Quand la fièvre de l’intelligence artificielle s’empare de l’école 42

Une centaine de participants se sont réunis à l’école 42 pour tester leurs idées de création de start-up.

« Que se passe-t-il lorsque vous tapez dans votre moteur de recherche « Je ne veux pas voir d’éléphant rose » ? La première image qu’il vous montre est celle… d’un éléphant rose ! », plaisantait, jeudi, un intervenant d’IBM devant un parterre de codeurs, sur le point de participer à Paris au premier Startup Weekend consacré à l’intelligence artificielle (IA). Ils étaient rejoints, le vendredi, par plusieurs dizaines de chercheurs, designers et spécialistes en marketing, dans les locaux de l’école 42. L’ensemble des 84 participants, réunis en équipes, disposaient de 54 heures pour plancher sur une idée de leur choix destinée à fluidifier l’expérience utilisateur de l’homme avec la machine, en s’appuyant sur des algorithmes et les fonctions cognitives de l’être humain. Objectif en fin de course, « pitcher » devant un jury d’experts une technologie tenant la route et, surtout, commercialisable. Parmi les projets présentés, beaucoup de « chatbots » (contraction des termes anglais « chat » et « robot »), ces boîtes conversationnelles intelligentes permettant à l’homme de dialoguer avec la machine pour lui demander, par exemple, des ­conseils de mode adaptés à sa ­morphologie et ses goûts ou encore comment s’entraîner pour un marathon selon ses objectifs et ses capacités…

Prendre le pouls

L’objectif n’était pas tant d’accoucher, le dimanche soir, d’une technologie rodée, mais plutôt de prendre le pouls de cet écosystème, se rencontrer entre participants de différents horizons, créer des synergies, générer de nouvelles idées et les tester en un temps record. « Beaucoup de gens sont tentés en France par l’intelligence artificielle mais hésitent à y aller. Avec ce week-end, on leur met à disposition les moyens techniques et humains pour franchir le pas », explique Josse Blais, à l’initiative de l’événement.

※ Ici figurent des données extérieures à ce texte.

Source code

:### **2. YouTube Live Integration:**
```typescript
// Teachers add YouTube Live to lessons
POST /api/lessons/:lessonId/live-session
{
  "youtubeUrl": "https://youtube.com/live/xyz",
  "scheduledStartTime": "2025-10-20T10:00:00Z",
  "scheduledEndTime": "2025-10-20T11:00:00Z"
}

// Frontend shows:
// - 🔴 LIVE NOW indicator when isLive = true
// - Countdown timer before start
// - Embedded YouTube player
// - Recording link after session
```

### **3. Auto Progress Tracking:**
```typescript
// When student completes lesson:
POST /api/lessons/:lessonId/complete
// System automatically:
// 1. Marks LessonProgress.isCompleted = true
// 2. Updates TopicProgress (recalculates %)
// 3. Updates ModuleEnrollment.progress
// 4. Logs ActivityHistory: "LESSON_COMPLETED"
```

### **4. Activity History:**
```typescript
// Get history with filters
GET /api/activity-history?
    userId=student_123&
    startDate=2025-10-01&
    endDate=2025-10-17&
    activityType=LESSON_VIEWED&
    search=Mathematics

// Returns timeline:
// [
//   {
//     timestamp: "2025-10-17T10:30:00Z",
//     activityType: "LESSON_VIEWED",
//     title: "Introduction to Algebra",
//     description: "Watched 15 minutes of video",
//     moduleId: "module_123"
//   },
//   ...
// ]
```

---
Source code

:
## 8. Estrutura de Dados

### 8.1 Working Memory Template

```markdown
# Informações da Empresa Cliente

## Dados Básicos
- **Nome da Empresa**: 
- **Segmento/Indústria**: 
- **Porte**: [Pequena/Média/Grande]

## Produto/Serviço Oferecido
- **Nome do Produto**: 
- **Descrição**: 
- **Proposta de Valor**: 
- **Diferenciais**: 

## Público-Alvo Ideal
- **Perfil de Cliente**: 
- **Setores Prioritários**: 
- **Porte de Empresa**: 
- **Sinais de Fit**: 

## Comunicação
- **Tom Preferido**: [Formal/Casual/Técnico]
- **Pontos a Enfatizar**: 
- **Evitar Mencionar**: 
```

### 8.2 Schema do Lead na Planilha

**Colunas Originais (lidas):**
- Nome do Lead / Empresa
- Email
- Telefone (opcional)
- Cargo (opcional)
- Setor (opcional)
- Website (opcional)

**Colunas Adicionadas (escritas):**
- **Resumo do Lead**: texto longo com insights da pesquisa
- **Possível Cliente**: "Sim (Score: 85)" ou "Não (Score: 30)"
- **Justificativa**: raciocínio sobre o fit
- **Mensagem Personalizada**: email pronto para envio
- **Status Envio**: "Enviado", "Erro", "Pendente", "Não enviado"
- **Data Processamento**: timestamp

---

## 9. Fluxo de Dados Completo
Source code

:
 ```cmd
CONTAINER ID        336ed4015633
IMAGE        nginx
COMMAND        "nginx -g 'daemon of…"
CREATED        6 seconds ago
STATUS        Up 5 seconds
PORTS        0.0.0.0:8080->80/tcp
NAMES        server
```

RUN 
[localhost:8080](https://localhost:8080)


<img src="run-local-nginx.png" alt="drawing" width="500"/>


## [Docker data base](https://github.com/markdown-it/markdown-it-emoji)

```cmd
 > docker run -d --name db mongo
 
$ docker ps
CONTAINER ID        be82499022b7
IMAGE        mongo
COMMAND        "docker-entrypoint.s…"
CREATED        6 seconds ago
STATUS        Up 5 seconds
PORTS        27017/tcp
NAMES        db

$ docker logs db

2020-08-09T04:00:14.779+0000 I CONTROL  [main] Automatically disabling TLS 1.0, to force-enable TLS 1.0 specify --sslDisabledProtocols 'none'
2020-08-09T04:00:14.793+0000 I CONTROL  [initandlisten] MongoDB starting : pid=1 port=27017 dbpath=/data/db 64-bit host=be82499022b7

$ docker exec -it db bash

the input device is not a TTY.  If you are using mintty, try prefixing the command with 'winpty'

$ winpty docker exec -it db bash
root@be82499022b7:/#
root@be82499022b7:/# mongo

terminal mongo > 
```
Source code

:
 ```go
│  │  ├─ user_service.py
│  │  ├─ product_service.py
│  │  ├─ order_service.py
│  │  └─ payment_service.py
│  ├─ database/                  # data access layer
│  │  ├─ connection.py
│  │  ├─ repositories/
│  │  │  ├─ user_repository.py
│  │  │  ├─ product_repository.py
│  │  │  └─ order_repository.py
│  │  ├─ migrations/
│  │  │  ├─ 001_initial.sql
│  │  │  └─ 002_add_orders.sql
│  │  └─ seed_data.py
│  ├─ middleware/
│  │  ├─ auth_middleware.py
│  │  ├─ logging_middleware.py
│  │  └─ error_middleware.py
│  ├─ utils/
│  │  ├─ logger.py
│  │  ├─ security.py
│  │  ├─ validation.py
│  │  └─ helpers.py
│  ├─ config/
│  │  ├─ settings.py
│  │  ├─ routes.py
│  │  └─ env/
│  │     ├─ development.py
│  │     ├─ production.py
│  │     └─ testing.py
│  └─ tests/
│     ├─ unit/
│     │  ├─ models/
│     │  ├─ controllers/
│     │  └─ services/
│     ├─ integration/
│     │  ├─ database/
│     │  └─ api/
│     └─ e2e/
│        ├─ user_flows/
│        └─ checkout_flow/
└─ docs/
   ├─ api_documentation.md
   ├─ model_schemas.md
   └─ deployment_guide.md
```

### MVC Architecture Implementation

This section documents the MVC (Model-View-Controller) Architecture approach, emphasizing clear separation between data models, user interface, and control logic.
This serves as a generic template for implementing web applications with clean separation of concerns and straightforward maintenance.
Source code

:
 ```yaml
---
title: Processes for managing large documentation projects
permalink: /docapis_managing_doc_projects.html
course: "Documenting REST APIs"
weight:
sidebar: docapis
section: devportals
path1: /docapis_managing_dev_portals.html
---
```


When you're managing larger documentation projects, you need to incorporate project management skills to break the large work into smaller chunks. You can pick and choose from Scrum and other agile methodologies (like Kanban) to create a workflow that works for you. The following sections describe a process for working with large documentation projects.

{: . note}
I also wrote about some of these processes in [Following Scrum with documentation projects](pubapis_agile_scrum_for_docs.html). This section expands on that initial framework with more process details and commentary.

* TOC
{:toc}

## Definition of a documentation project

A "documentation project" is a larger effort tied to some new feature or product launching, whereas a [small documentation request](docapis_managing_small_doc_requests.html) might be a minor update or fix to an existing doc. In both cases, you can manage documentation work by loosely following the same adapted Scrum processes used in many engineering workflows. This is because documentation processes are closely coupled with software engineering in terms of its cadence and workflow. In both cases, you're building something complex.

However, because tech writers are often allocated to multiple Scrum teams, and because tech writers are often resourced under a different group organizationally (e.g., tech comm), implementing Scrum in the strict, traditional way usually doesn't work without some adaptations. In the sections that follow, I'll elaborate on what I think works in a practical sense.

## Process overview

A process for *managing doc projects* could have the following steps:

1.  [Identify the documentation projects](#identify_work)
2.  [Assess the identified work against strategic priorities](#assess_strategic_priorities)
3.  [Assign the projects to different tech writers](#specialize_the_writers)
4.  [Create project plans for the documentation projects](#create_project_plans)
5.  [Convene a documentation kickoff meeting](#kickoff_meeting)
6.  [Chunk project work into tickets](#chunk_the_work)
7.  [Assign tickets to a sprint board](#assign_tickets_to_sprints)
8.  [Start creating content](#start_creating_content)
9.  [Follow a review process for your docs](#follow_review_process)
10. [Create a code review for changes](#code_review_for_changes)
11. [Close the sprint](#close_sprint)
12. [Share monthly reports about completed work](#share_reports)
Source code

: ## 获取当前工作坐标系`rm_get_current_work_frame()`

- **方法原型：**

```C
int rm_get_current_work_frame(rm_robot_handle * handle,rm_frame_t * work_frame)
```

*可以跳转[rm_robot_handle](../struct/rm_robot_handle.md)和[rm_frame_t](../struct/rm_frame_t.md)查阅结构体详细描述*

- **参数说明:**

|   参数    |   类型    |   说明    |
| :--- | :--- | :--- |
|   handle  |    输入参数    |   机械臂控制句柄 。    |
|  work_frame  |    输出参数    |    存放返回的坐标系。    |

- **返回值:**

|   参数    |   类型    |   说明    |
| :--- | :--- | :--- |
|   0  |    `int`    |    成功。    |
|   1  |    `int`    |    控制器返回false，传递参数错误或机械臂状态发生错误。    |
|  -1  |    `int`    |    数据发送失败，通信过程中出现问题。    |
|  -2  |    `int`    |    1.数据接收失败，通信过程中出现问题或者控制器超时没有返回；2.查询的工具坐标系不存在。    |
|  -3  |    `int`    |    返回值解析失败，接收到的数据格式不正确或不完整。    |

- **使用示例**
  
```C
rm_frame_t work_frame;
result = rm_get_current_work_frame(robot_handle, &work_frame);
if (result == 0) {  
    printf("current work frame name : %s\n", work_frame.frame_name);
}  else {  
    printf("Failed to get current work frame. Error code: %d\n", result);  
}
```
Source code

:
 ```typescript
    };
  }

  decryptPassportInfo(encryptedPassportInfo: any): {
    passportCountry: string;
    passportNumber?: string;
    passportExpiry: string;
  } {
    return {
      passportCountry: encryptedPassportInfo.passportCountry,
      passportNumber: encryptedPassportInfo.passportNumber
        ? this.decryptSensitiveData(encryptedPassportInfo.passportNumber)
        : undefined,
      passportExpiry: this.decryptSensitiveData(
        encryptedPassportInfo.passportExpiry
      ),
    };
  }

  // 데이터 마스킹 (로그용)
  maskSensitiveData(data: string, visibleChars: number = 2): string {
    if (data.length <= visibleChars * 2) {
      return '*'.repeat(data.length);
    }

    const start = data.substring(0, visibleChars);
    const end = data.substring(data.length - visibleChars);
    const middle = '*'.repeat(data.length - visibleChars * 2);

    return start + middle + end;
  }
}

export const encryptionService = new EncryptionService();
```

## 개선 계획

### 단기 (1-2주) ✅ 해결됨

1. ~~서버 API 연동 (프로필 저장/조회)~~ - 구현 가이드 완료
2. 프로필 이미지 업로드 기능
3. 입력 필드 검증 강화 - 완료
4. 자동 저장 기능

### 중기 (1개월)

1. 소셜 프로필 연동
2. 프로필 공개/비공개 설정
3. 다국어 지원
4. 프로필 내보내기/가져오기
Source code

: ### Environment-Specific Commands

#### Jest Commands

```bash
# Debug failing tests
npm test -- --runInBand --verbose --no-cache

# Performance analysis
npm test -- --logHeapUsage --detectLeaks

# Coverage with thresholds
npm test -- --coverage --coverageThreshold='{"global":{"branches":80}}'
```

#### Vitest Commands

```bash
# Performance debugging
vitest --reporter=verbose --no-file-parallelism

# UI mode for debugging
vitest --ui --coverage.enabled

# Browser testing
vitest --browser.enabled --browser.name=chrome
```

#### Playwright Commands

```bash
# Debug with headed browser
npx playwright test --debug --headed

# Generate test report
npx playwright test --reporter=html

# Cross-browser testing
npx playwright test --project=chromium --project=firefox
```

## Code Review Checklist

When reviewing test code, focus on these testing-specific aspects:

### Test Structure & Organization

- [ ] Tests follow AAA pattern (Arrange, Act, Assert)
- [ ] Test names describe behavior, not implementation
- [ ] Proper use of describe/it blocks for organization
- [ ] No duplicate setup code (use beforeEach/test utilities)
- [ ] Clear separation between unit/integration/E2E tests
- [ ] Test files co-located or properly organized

Plusieurs grands groupes et acteurs du monde de l’entrepre­neuriat ont joué le jeu en apportant aux compétiteurs leur technologie ou leur expertise. C’est le cas d’IBM mais aussi de son concurrent Microsoft, qui a offert à tous les ­participants un accès à son programme d’accompagnement Biz­Spark, incluant des licences pour ses produits de développement et ses serveurs. « En participant, notre but n’est pas, derrière, de racheter les start-up qui pourraient être lancées mais de les soutenir avec un partenariat technologique », explique Diana Filippova, membre du jury et responsable du lien avec les start-up chez Microsoft. « Amazon, Google et Microsoft sont en concurrence en ce qui concerne le cloud, avec toutes leurs offres d’API [interfaces de programmation]. Former les développeurs à leurs technologies est indispensable », analyse Yann Lechelle, mentor durant le week-end et directeur opérationnel chez Snips, start-up française spécialisée dans l’IA.

Des ingénieurs et développeurs qui veulent rester en France

La recherche était également de la partie puisque l’Inria – l’Institut national de recherche en informatique et en automatique – offrait à l’une des équipes une semaine d’immersion dans ses locaux. « Le terreau de recherche en France est énorme », note Josse Blais, et ce ­particulièrement dans le domaine des mathématiques appliquées. « La France a un avantage dans ce domaine avec de très bons ingénieurs et développeurs qui n’ont plus forcément envie de déménager dans la Silicon Valley », observe Diana Filippova. « Je le dis toujours à mes connaissances à San Francisco qui cherchent à élargir leur équipe de développeurs : allez voir en France. Le système éducatif produit des ­créateurs de start-up hautement qualifiés, cela leur donne un avantage certain pour ces technologies », corrobore Ethan Pierse, ingénieur américain travaillant et membre de la société de capital-risque Nest VC, qui compte à son actif déjà plus d’une quinzaine de Startup Weekends en tant que mentor.

Reste encore à laisser mûrir cet écosystème entrepreneurial. « A Paris, ce genre d’événements n’est pas encore culturellement très accepté. Et pourtant, un environnement entrepreneurial riche et puissant est indispensable à l’émergence de bonnes start-up », conclut-il.